Dataset:
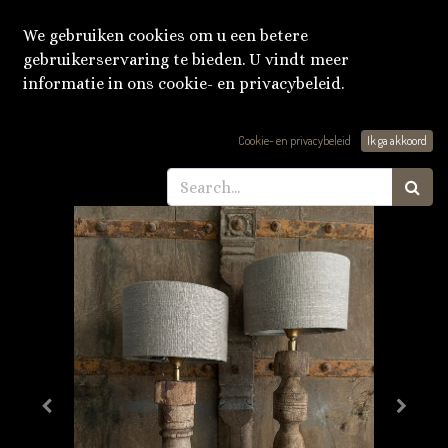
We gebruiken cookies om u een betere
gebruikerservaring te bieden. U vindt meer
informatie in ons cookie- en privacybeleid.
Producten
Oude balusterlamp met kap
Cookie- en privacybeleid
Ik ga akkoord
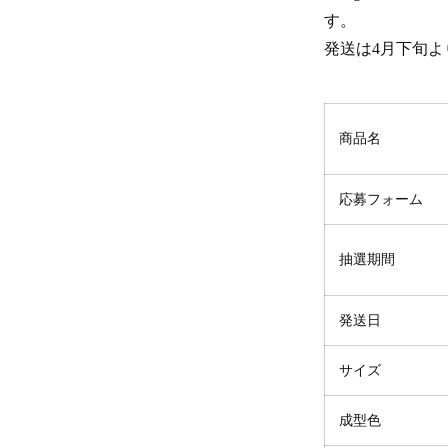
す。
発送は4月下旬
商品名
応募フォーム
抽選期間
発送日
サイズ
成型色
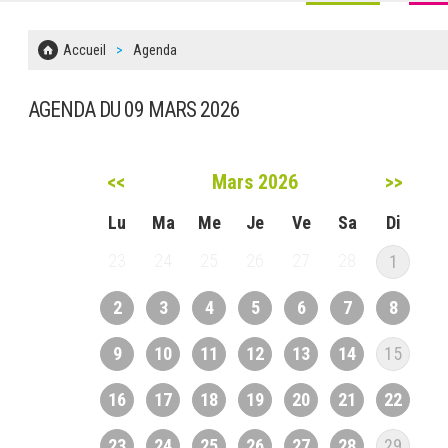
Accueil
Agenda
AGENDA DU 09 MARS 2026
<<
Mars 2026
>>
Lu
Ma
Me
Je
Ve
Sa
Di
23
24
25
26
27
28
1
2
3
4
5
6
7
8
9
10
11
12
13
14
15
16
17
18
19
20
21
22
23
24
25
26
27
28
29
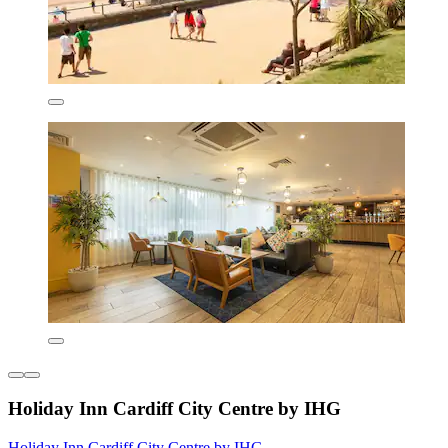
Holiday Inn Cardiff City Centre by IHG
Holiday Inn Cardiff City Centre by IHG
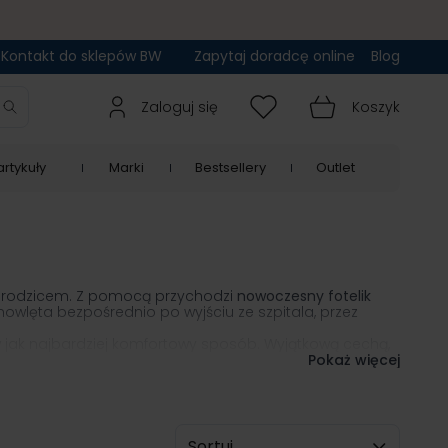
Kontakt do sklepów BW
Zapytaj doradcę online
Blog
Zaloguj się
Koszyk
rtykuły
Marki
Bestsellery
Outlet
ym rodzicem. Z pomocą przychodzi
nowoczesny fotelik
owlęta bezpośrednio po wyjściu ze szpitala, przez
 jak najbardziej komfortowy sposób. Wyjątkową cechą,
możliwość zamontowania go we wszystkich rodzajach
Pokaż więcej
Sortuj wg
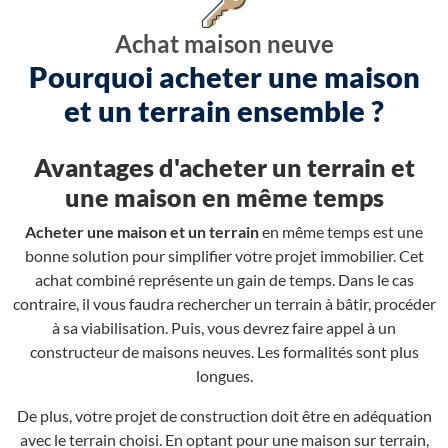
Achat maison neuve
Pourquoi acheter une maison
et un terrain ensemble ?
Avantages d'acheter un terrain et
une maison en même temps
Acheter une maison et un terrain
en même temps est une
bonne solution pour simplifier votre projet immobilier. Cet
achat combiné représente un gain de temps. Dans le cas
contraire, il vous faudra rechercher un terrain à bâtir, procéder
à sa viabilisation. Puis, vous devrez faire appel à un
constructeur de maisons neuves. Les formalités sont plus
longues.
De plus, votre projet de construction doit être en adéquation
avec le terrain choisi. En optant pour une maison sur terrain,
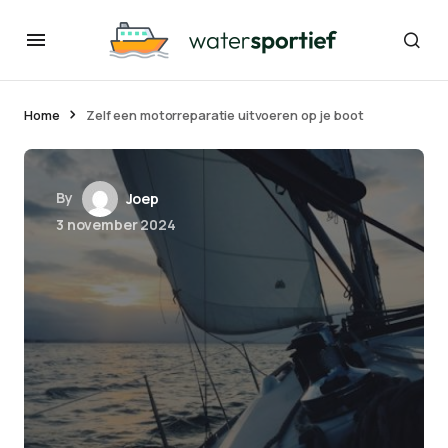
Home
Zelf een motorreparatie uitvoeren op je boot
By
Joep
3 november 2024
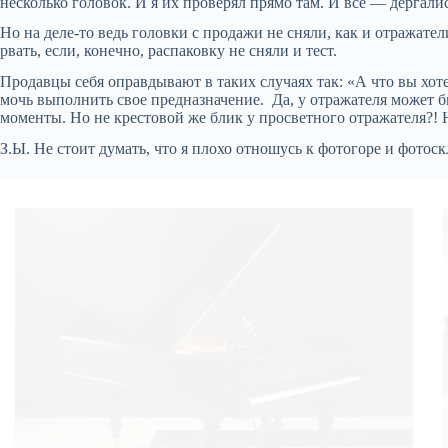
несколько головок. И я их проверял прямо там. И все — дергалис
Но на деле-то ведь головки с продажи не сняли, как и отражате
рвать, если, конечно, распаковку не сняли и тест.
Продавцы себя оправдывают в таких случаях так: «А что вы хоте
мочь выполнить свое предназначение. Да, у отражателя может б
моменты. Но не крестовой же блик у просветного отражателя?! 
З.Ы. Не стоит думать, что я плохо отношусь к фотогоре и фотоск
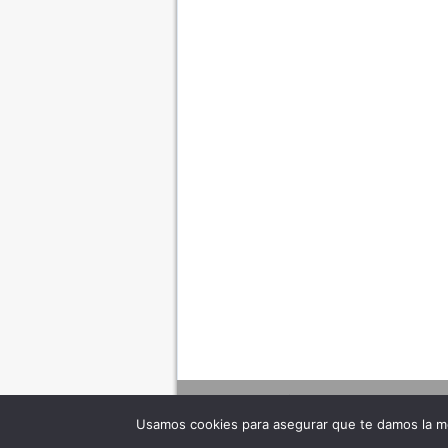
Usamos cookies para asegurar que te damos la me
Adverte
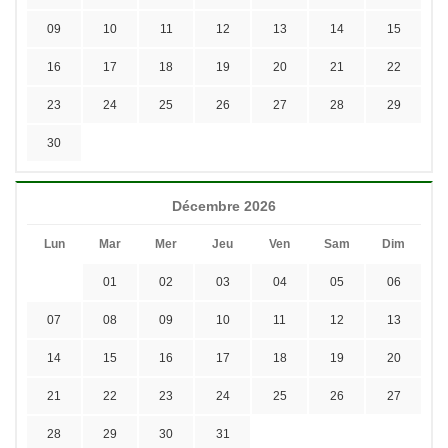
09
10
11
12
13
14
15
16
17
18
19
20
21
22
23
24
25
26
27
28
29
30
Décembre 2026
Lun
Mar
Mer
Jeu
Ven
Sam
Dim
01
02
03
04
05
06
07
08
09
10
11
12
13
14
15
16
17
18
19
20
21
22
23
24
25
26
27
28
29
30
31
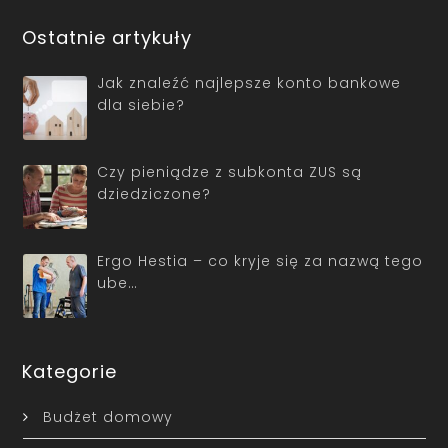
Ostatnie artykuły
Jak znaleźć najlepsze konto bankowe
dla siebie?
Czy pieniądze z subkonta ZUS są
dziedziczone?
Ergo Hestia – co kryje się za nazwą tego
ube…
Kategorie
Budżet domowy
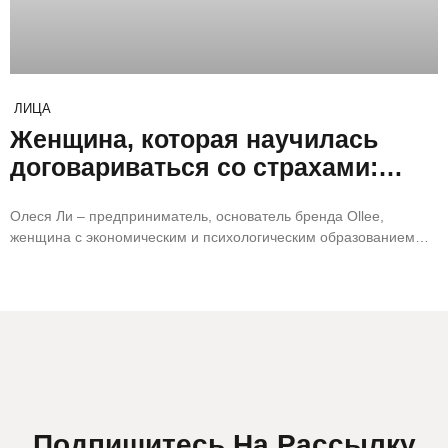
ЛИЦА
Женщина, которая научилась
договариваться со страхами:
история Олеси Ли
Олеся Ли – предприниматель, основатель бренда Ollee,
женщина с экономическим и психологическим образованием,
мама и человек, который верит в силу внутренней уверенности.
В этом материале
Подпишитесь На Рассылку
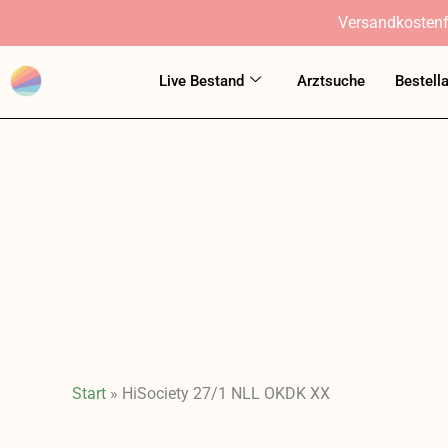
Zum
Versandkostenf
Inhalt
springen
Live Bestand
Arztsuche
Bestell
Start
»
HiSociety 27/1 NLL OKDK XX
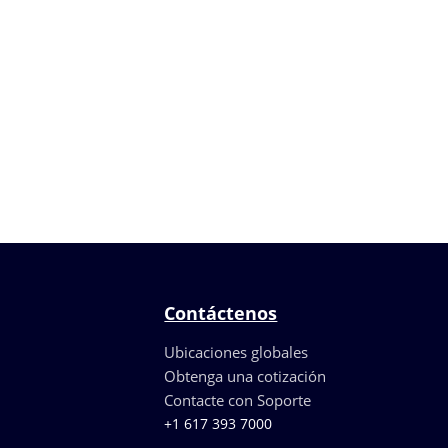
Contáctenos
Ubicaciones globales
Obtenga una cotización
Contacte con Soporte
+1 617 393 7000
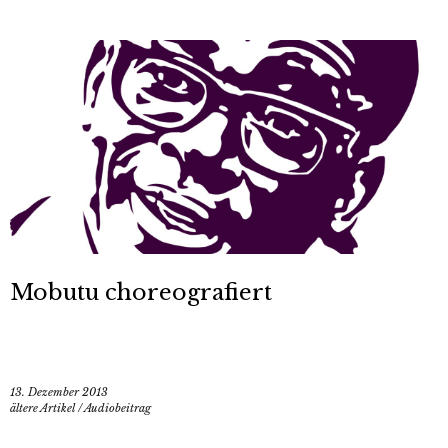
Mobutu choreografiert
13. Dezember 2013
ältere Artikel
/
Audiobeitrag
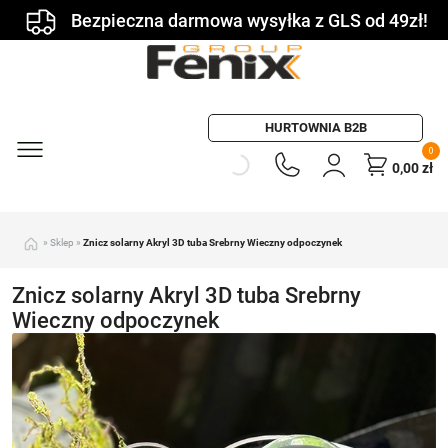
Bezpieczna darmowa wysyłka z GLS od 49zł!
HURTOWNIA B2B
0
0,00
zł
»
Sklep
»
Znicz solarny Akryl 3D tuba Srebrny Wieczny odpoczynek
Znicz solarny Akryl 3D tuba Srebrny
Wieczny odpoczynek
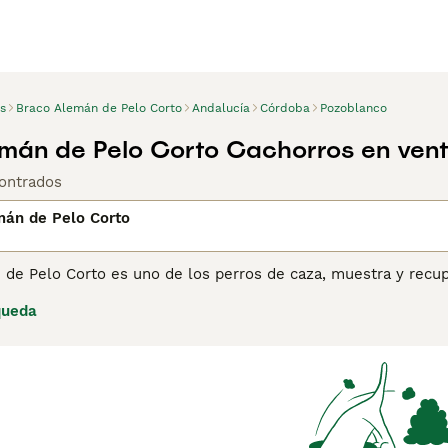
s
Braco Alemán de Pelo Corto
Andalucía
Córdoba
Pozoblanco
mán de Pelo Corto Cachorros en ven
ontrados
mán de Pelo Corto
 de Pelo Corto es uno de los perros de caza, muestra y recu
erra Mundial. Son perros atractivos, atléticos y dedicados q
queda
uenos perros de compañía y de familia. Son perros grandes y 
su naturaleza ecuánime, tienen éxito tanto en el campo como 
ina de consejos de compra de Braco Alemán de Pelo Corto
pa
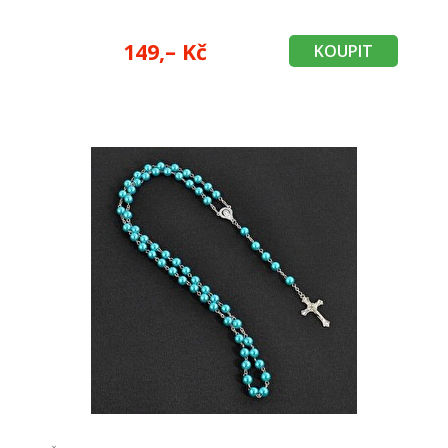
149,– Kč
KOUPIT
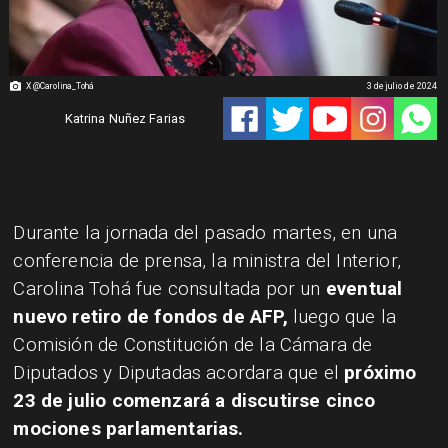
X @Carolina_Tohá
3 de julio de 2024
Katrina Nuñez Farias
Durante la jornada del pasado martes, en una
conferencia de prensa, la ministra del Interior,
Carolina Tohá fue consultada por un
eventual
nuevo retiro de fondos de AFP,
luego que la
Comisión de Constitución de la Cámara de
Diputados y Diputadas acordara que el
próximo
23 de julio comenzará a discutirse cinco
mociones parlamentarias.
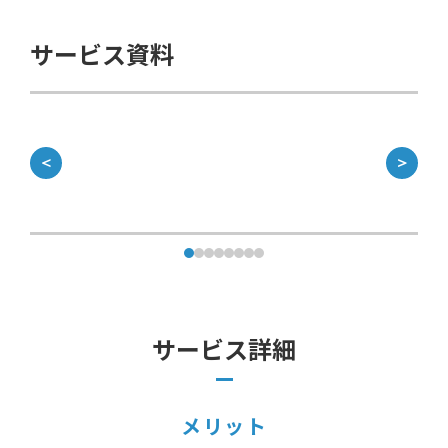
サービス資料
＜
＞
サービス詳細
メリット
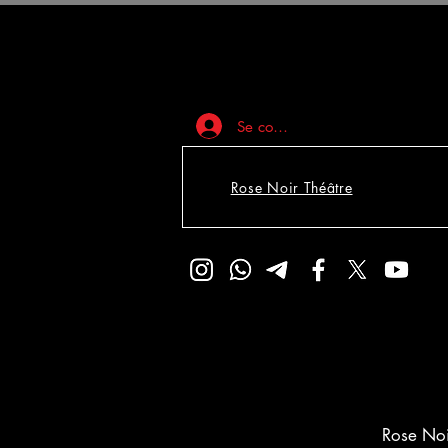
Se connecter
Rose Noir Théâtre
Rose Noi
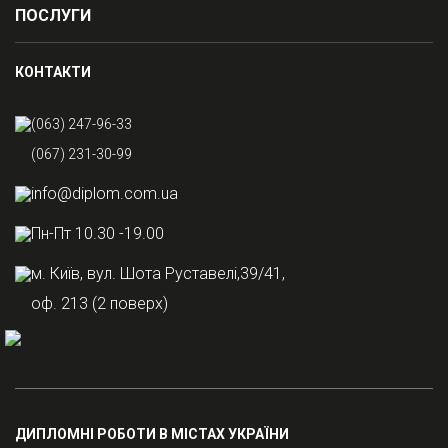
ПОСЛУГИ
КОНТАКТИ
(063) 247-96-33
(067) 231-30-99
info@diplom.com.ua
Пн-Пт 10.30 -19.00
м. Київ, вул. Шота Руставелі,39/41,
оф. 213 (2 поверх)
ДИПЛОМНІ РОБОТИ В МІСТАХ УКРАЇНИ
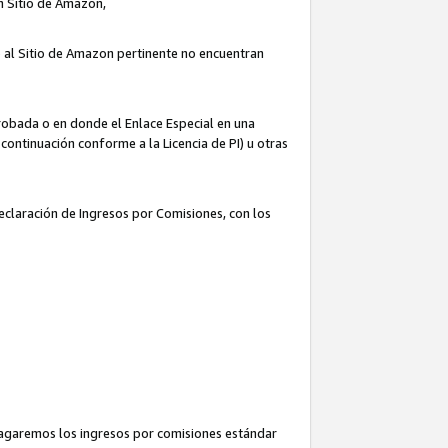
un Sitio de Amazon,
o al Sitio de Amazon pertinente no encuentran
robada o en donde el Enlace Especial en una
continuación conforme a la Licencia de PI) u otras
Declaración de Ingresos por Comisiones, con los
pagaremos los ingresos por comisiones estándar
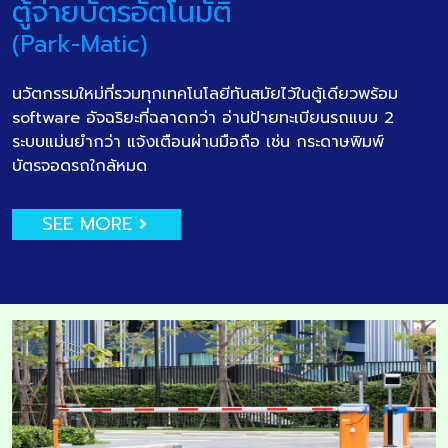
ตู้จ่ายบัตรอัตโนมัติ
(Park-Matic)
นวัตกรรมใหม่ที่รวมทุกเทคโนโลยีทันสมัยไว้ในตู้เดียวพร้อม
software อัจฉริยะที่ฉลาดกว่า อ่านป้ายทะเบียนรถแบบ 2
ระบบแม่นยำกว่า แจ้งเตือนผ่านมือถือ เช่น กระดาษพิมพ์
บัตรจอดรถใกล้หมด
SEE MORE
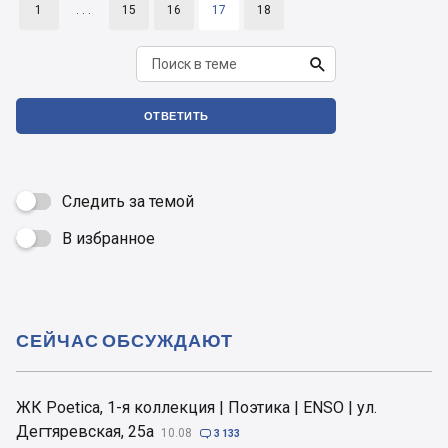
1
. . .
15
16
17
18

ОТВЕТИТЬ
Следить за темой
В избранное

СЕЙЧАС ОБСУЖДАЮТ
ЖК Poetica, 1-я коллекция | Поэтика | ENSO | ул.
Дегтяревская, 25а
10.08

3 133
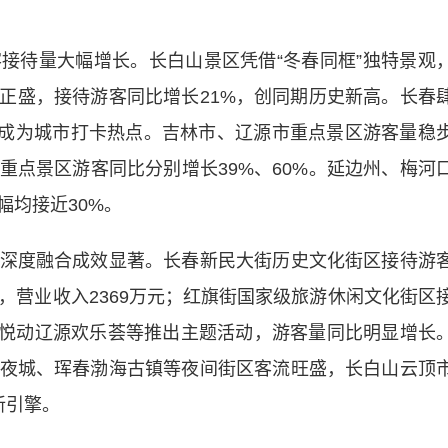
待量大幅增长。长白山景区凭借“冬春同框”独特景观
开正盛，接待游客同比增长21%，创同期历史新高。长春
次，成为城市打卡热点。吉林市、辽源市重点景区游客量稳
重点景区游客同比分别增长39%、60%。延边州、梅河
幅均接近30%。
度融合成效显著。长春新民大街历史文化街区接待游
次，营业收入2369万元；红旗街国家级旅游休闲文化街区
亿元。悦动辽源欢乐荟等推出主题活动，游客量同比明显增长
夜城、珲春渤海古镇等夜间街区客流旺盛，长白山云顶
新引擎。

What needs to be done:
The word "solarny" appears on some lines of the data above; say how many such lines there are, with nothing else.

Problem solution:
2